- **Problem 1**
Will you print, line for line and unchanged, everything in the records from the line containing "genus: Colaptes" down to the end of the records, including both of those end lines?

- **Page text**
— START —

If you think we’re about to tell you that smartphones are sustainable, you’re wrong.
But there is something incredible being done with the iPhones and other products that have already been discarded.
The ‘Handy’ (German for phone) cups by upcycled furniture company Pentatonic are made from recycled smartphone screens, and they’ve made phone cases from discarded DVDs and a handful of waste rice husks too.
Ahead of their Paris pop-up store opening we snuck behind the shutters to find out more about changing trash into treasure.
‘Everything is out of fashion’
New Clothes is the name of Pentatonic's pop-up store, but when you walk into the space there are no clothes there at all.
Much like the subjects in legendary tale The Emperor’s New Clothes, some might be tempted to admire the empty rails – and that’s just what Pentatonic wants, because it’s the hangers themselves that are the attraction.
Made from 10 plastic bottles, 1.2 aluminium cans and two t-shirts, a pack of four hangers are literally made out of your old clothes squished together using technology from the car industry – there’s no glue involved.
On the left of the pop-up store there are chairs made from 50 plastic bottles, a piece of shoe sole, 81.4 articles of food packaging, 22.7 aluminium cans and 2.5. T shirts, and further back cushions composed using 30 plastic bottles.

— END —

- **Data rows**
— START —

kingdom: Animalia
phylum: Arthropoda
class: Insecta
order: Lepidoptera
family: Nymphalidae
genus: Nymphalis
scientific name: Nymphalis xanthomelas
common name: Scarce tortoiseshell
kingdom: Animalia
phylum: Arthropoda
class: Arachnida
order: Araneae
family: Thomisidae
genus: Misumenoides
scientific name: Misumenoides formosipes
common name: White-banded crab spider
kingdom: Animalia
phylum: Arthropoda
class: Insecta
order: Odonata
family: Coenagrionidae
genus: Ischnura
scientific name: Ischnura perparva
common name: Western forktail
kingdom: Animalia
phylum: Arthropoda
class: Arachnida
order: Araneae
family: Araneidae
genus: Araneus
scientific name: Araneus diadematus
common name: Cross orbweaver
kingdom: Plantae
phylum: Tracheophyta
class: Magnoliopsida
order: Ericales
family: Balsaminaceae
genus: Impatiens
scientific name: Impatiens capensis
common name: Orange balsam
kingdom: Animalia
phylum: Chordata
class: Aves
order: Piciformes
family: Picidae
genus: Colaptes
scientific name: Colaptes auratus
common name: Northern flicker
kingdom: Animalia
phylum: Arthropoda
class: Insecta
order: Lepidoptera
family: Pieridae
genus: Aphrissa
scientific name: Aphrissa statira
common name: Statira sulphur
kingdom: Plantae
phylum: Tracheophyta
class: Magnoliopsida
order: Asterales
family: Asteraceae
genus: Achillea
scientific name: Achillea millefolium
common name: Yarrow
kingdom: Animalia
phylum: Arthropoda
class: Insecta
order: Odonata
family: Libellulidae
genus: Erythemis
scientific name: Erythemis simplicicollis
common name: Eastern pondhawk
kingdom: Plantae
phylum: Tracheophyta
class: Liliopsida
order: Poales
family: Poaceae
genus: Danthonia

— END —

- **Problem 2**
Can you output the full article on Pentatonic's recycled products word for word, with nothing changed?

- **Problem solution 1**
genus: Colaptes
scientific name: Colaptes auratus
common name: Northern flicker
kingdom: Animalia
phylum: Arthropoda
class: Insecta
order: Lepidoptera
family: Pieridae
genus: Aphrissa
scientific name: Aphrissa statira
common name: Statira sulphur
kingdom: Plantae
phylum: Tracheophyta
class: Magnoliopsida
order: Asterales
family: Asteraceae
genus: Achillea
scientific name: Achillea millefolium
common name: Yarrow
kingdom: Animalia
phylum: Arthropoda
class: Insecta
order: Odonata
family: Libellulidae
genus: Erythemis
scientific name: Erythemis simplicicollis
common name: Eastern pondhawk
kingdom: Plantae
phylum: Tracheophyta
class: Liliopsida
order: Poales
family: Poaceae
genus: Danthonia

- **Problem solution 2**
If you think we’re about to tell you that smartphones are sustainable, you’re wrong.
But there is something incredible being done with the iPhones and other products that have already been discarded.
The ‘Handy’ (German for phone) cups by upcycled furniture company Pentatonic are made from recycled smartphone screens, and they’ve made phone cases from discarded DVDs and a handful of waste rice husks too.
Ahead of their Paris pop-up store opening we snuck behind the shutters to find out more about changing trash into treasure.
‘Everything is out of fashion’
New Clothes is the name of Pentatonic's pop-up store, but when you walk into the space there are no clothes there at all.
Much like the subjects in legendary tale The Emperor’s New Clothes, some might be tempted to admire the empty rails – and that’s just what Pentatonic wants, because it’s the hangers themselves that are the attraction.
Made from 10 plastic bottles, 1.2 aluminium cans and two t-shirts, a pack of four hangers are literally made out of your old clothes squished together using technology from the car industry – there’s no glue involved.
On the left of the pop-up store there are chairs made from 50 plastic bottles, a piece of shoe sole, 81.4 articles of food packaging, 22.7 aluminium cans and 2.5. T shirts, and further back cushions composed using 30 plastic bottles.